Mighty MIGS

MIGS is a growing area of interest for glaucoma specialists and general ophthalmologists alike – and there are four reasons why. The first is the growing population and longevity of glaucoma patients; second, the financial burden, cost-ineffectiveness, and subsequent noncompliance to routinely prescribed/first line standard of care: pressure lowering eye drops; third, the reported toxicity and exposure to preservatives that these daily drops impose on the ocular surface; and fourth, the complications of filtering surgery, such as a trabeculectomy or tube shunts. But which MIGS procedure is right for your patient? To help you decide, here’s a concise overview of approved and emerging surgical interventions to decrease patient dependence on glaucomatous drops.

Surgical technique

Angle surgery frequently involves intraoperative use of the gonioprism.
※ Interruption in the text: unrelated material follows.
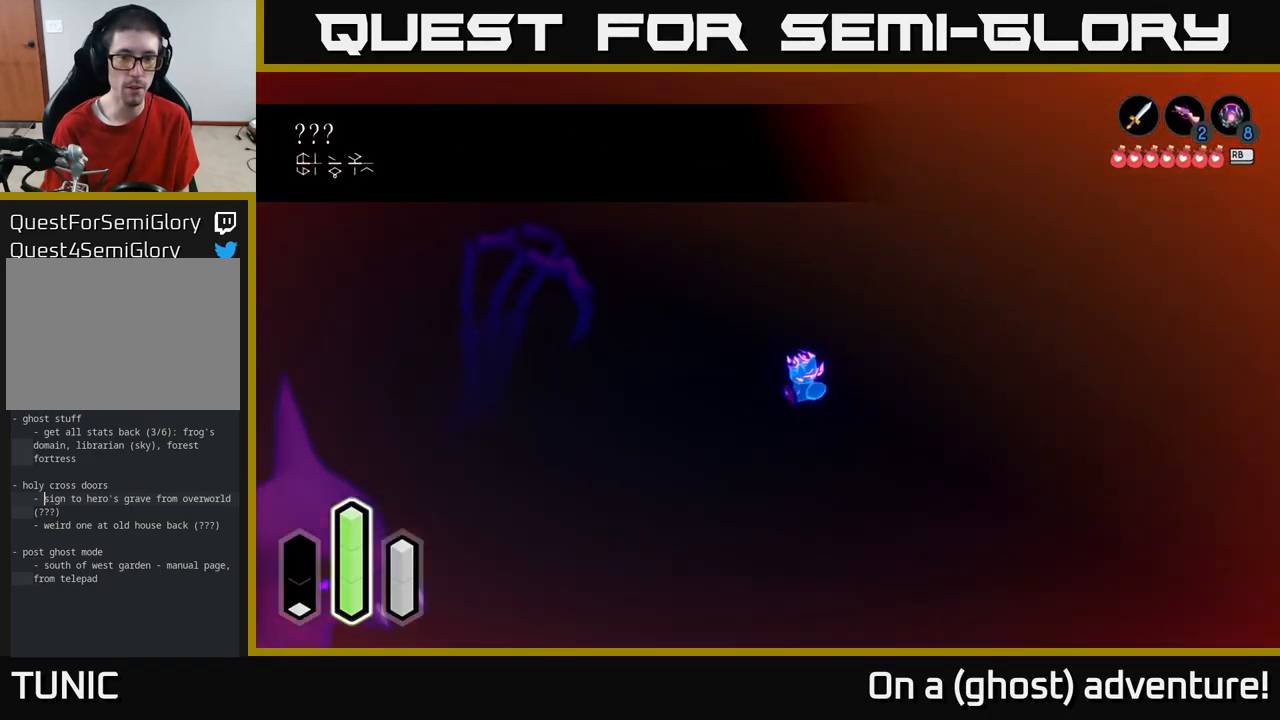
{"buttons": ["A"], "left_stick": "up-left", "right_stick": "center", "events": []}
Manipulation of this device has a steep learning curve, involving coordination and maneuvering of the position of the patient, lens and microscope, while visualizing the tissues and structures of the angle. The Volk gonio lens (Volk, Tuscon, AZ) combines the prism with a fine-ring type stabilization system, which facilitates visualization without compression of the cornea. Prior to using the prism in conjunction with glaucoma surgery, surgeons should familiarize themselves with the lens intraoperatively alongside routine cataract cases, as adequate visualization seems to be the rate-limiting step in angle surgery. 

Anatomic underpinnings

While visualizing the tissues and structures of the angle, it is important to orient with certain anatomical landmarks and know the normal/abnormal variants of each – and it is especially critical for eyes with preexisting pathologies, such as diabetic eyes, where the anatomy can be extremely delicate. If the first attempt at manipulating the tissues and placing the device or performing the procedure is unsuccessful, a second attempt in the same location is often impossible. A thorough, pre-operative clinical examination is vital to optimize surgical success (Table 1).

Getting on top of IOP

There are several different mechanisms by which each device/procedure exerts its desired effect on reduction of intraocular pressure (Table 2).
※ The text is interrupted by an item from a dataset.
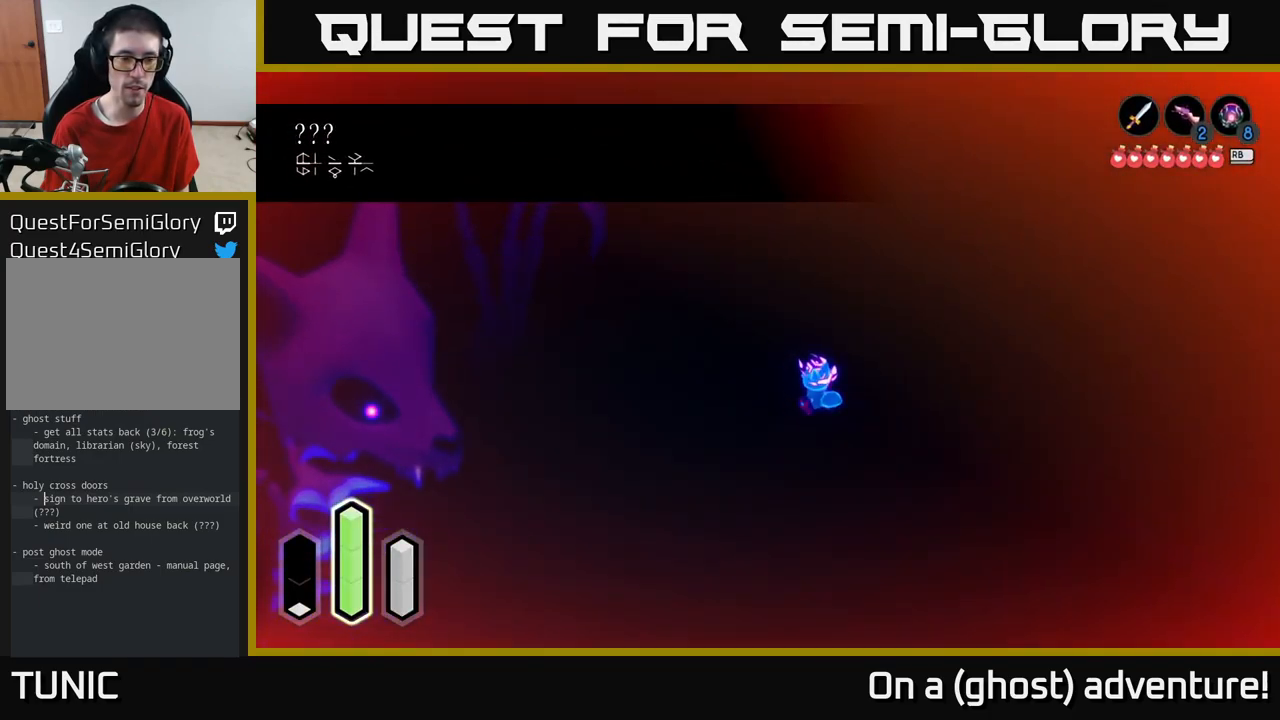
{"buttons": [], "left_stick": "up-left", "right_stick": "center", "events": [[200, "A", "up"]]}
With respect to risks, the physician and the patient should be aware of the following:

1. Schlemm’s Canal: this reservoir is similar to the physiological pathway of aqueous humor, and literature touts a higher safety profile. Reflux from collector channels can lead to hyphema. As with any glaucoma procedure, hypotony can occur. Devices like iStent and Hydrus can dislocate.
2. Suprachoroidal space: this reservoir is dissimilar to physiological pathway, allowing for risks, such as cyclodialysis cleft with hypotony, late closure of the cleft with rapid rise in pressure due to atrophy of natural outflow structures, hemorrhage, inflammation, and hyphema.
3. Sub-conjunctival space: similar to (2), this reservoir is not physiologic, and carries similar risks as above. Devices like the Xen or InnFocus can dislocate. In addition, though potentially as efficacious as trabeculectomies – a similar mechanism to filtration – it carries similar risks due to bleb-related complications, such as infection and fibrosis.

Approved MIGS 

Xen (Allergan, Dublin, Ireland)

Placed through a clear corneal incision, the Xen device opens up a subconjunctival filtration pathway creating a fistula and resultant bleb. The bleb may cause conjunctival scarring, so an antimetabolite is often used. Formation of posterior blebs is preferable to anterior blebs, because of the decreased likelihood of bleb dysesthesia. This conjunctival procedure is relatively contraindicated in patients with aphakia, intraocular silicone oil or prior failed filtering/conjunctival surgery. Patients on multiple drops pre-operatively are typically told to substitute with oral acetazolamide at least one month prior, to optimize ocular surface. This device is only approved by the FDA in cases of refractory glaucoma unresponsive to drops and failure of initial surgery.

Limited studies exist that speak to the safety and efficacy of this device. In a clinical study of 30 eyes, mean IOP reduction was 6.2 mmHg at 12 month follow-up. Literature speculates that filtration bleb formation, as occurs in trabeculectomy, may result in complications such as encapsulation and subsequent scarring (1)(2)(3). In the study cited above, encapsulation of the filtration bleb was reported in one case (3.3 percent), which typically requires close postoperative follow-up with needling, revision procedures or prolonged course of topical steroids to reduce inflammation.

iStent (Glaukos, San Clemente, CA)

The iStent is a trabecular bypass device that is placed with a 25-gauge MST micro-canal, bypassing the trabecular meshwork. This device is ideally placed in the area of Schlemm’s canal with the highest density of collector channels, targeting drainage into large aqueous veins. Some investigators speculate the future use of imaging, such as optical coherence tomography (OCT), to accurately localize high-concentration areas of collector channels/aqueous veins pre- and perioperatively. The possible additive effect of inserting two or three stents instead of one is currently being investigated. The iStent inject, consisting of two stents placed at two different areas of Schlemm’s canal, is still in the process of FDA approval.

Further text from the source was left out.